◆ Records supplied
######
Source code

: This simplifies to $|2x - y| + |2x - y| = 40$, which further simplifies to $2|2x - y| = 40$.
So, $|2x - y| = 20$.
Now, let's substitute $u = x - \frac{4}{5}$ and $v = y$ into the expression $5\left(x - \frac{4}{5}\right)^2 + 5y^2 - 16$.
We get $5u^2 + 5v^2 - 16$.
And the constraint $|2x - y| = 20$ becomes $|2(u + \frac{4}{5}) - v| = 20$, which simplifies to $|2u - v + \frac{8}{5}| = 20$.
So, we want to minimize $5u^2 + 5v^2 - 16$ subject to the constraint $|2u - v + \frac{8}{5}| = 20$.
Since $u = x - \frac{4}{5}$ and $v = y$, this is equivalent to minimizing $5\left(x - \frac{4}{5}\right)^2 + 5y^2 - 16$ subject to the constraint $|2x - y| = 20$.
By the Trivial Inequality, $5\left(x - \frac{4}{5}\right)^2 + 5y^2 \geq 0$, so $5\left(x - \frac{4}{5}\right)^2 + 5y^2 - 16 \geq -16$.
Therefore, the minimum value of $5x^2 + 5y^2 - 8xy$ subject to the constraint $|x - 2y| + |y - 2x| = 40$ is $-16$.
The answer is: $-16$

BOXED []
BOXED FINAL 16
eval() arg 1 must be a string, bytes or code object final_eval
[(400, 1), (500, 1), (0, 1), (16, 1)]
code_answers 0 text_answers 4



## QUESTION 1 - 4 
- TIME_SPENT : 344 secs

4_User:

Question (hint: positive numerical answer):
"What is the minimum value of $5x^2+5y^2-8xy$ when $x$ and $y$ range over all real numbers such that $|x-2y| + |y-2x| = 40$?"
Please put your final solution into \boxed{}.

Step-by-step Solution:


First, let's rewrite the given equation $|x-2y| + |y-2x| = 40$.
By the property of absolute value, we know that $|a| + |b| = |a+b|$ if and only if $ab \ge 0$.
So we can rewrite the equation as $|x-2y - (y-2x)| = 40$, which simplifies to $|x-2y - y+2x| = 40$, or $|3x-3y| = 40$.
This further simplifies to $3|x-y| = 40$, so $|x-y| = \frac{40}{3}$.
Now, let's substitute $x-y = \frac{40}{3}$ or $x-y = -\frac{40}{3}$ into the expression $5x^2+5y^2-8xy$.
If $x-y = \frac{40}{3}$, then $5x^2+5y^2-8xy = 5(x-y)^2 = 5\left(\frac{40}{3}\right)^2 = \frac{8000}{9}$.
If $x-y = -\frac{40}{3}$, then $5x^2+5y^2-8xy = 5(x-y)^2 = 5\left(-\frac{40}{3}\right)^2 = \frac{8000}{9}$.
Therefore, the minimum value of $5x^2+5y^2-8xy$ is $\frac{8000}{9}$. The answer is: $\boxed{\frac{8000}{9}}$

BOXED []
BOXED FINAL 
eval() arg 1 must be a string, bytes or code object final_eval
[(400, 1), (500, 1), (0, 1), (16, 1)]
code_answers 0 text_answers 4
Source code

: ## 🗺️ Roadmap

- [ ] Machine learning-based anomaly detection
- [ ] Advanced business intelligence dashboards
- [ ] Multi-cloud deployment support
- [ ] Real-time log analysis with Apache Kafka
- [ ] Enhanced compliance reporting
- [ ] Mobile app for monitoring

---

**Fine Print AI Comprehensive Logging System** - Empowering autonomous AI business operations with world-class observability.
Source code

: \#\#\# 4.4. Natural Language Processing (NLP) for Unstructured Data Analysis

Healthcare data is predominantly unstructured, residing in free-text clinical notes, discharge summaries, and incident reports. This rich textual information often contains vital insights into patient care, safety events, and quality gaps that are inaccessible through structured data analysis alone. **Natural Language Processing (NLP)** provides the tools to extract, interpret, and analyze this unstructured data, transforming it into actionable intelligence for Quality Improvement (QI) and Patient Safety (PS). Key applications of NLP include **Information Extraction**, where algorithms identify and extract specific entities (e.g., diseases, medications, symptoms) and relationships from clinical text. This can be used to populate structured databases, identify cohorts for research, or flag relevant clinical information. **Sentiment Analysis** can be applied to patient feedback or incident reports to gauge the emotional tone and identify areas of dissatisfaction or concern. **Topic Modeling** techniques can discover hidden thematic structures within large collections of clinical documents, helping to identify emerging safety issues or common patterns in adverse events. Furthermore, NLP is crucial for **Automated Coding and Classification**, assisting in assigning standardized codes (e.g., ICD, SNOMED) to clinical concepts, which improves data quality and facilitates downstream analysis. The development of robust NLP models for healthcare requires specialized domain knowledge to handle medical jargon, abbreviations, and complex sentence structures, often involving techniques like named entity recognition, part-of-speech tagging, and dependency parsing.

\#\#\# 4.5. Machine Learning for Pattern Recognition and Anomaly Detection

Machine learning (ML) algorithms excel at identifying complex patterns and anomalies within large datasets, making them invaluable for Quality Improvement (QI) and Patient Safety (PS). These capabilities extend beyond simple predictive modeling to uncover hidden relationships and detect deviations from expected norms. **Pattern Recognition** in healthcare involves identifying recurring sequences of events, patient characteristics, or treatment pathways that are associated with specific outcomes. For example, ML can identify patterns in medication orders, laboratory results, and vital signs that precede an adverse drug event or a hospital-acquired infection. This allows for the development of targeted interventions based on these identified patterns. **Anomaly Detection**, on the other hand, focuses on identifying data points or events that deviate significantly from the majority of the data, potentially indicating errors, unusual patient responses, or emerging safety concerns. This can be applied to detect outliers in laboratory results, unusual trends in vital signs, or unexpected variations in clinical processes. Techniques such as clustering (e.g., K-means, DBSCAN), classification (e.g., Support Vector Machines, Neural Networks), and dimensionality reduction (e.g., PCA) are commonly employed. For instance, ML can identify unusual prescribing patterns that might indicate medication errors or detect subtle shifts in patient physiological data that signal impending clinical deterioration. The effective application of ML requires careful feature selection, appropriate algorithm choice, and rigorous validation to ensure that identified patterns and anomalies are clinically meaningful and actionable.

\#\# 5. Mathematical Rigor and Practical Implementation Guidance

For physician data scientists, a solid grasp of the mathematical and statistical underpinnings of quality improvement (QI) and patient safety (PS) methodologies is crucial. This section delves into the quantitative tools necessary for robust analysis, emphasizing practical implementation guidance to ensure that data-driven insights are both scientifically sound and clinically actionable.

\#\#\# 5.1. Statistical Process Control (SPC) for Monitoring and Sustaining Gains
######
◆ Work required
Copy out the source text of every row above, keeping each character and line break unchanged.

◆ Solution to the problem
Source code

: This simplifies to $|2x - y| + |2x - y| = 40$, which further simplifies to $2|2x - y| = 40$.
So, $|2x - y| = 20$.
Now, let's substitute $u = x - \frac{4}{5}$ and $v = y$ into the expression $5\left(x - \frac{4}{5}\right)^2 + 5y^2 - 16$.
We get $5u^2 + 5v^2 - 16$.
And the constraint $|2x - y| = 20$ becomes $|2(u + \frac{4}{5}) - v| = 20$, which simplifies to $|2u - v + \frac{8}{5}| = 20$.
So, we want to minimize $5u^2 + 5v^2 - 16$ subject to the constraint $|2u - v + \frac{8}{5}| = 20$.
Since $u = x - \frac{4}{5}$ and $v = y$, this is equivalent to minimizing $5\left(x - \frac{4}{5}\right)^2 + 5y^2 - 16$ subject to the constraint $|2x - y| = 20$.
By the Trivial Inequality, $5\left(x - \frac{4}{5}\right)^2 + 5y^2 \geq 0$, so $5\left(x - \frac{4}{5}\right)^2 + 5y^2 - 16 \geq -16$.
Therefore, the minimum value of $5x^2 + 5y^2 - 8xy$ subject to the constraint $|x - 2y| + |y - 2x| = 40$ is $-16$.
The answer is: $-16$

BOXED []
BOXED FINAL 16
eval() arg 1 must be a string, bytes or code object final_eval
[(400, 1), (500, 1), (0, 1), (16, 1)]
code_answers 0 text_answers 4



## QUESTION 1 - 4 
- TIME_SPENT : 344 secs

4_User:

Question (hint: positive numerical answer):
"What is the minimum value of $5x^2+5y^2-8xy$ when $x$ and $y$ range over all real numbers such that $|x-2y| + |y-2x| = 40$?"
Please put your final solution into \boxed{}.

Step-by-step Solution:


First, let's rewrite the given equation $|x-2y| + |y-2x| = 40$.
By the property of absolute value, we know that $|a| + |b| = |a+b|$ if and only if $ab \ge 0$.
So we can rewrite the equation as $|x-2y - (y-2x)| = 40$, which simplifies to $|x-2y - y+2x| = 40$, or $|3x-3y| = 40$.
This further simplifies to $3|x-y| = 40$, so $|x-y| = \frac{40}{3}$.
Now, let's substitute $x-y = \frac{40}{3}$ or $x-y = -\frac{40}{3}$ into the expression $5x^2+5y^2-8xy$.
If $x-y = \frac{40}{3}$, then $5x^2+5y^2-8xy = 5(x-y)^2 = 5\left(\frac{40}{3}\right)^2 = \frac{8000}{9}$.
If $x-y = -\frac{40}{3}$, then $5x^2+5y^2-8xy = 5(x-y)^2 = 5\left(-\frac{40}{3}\right)^2 = \frac{8000}{9}$.
Therefore, the minimum value of $5x^2+5y^2-8xy$ is $\frac{8000}{9}$. The answer is: $\boxed{\frac{8000}{9}}$

BOXED []
BOXED FINAL 
eval() arg 1 must be a string, bytes or code object final_eval
[(400, 1), (500, 1), (0, 1), (16, 1)]
code_answers 0 text_answers 4
Source code

: ## 🗺️ Roadmap

- [ ] Machine learning-based anomaly detection
- [ ] Advanced business intelligence dashboards
- [ ] Multi-cloud deployment support
- [ ] Real-time log analysis with Apache Kafka
- [ ] Enhanced compliance reporting
- [ ] Mobile app for monitoring

---

**Fine Print AI Comprehensive Logging System** - Empowering autonomous AI business operations with world-class observability.
Source code

: \#\#\# 4.4. Natural Language Processing (NLP) for Unstructured Data Analysis

Healthcare data is predominantly unstructured, residing in free-text clinical notes, discharge summaries, and incident reports. This rich textual information often contains vital insights into patient care, safety events, and quality gaps that are inaccessible through structured data analysis alone. **Natural Language Processing (NLP)** provides the tools to extract, interpret, and analyze this unstructured data, transforming it into actionable intelligence for Quality Improvement (QI) and Patient Safety (PS). Key applications of NLP include **Information Extraction**, where algorithms identify and extract specific entities (e.g., diseases, medications, symptoms) and relationships from clinical text. This can be used to populate structured databases, identify cohorts for research, or flag relevant clinical information. **Sentiment Analysis** can be applied to patient feedback or incident reports to gauge the emotional tone and identify areas of dissatisfaction or concern. **Topic Modeling** techniques can discover hidden thematic structures within large collections of clinical documents, helping to identify emerging safety issues or common patterns in adverse events. Furthermore, NLP is crucial for **Automated Coding and Classification**, assisting in assigning standardized codes (e.g., ICD, SNOMED) to clinical concepts, which improves data quality and facilitates downstream analysis. The development of robust NLP models for healthcare requires specialized domain knowledge to handle medical jargon, abbreviations, and complex sentence structures, often involving techniques like named entity recognition, part-of-speech tagging, and dependency parsing.

\#\#\# 4.5. Machine Learning for Pattern Recognition and Anomaly Detection

Machine learning (ML) algorithms excel at identifying complex patterns and anomalies within large datasets, making them invaluable for Quality Improvement (QI) and Patient Safety (PS). These capabilities extend beyond simple predictive modeling to uncover hidden relationships and detect deviations from expected norms. **Pattern Recognition** in healthcare involves identifying recurring sequences of events, patient characteristics, or treatment pathways that are associated with specific outcomes. For example, ML can identify patterns in medication orders, laboratory results, and vital signs that precede an adverse drug event or a hospital-acquired infection. This allows for the development of targeted interventions based on these identified patterns. **Anomaly Detection**, on the other hand, focuses on identifying data points or events that deviate significantly from the majority of the data, potentially indicating errors, unusual patient responses, or emerging safety concerns. This can be applied to detect outliers in laboratory results, unusual trends in vital signs, or unexpected variations in clinical processes. Techniques such as clustering (e.g., K-means, DBSCAN), classification (e.g., Support Vector Machines, Neural Networks), and dimensionality reduction (e.g., PCA) are commonly employed. For instance, ML can identify unusual prescribing patterns that might indicate medication errors or detect subtle shifts in patient physiological data that signal impending clinical deterioration. The effective application of ML requires careful feature selection, appropriate algorithm choice, and rigorous validation to ensure that identified patterns and anomalies are clinically meaningful and actionable.

\#\# 5. Mathematical Rigor and Practical Implementation Guidance

For physician data scientists, a solid grasp of the mathematical and statistical underpinnings of quality improvement (QI) and patient safety (PS) methodologies is crucial. This section delves into the quantitative tools necessary for robust analysis, emphasizing practical implementation guidance to ensure that data-driven insights are both scientifically sound and clinically actionable.

\#\#\# 5.1. Statistical Process Control (SPC) for Monitoring and Sustaining Gains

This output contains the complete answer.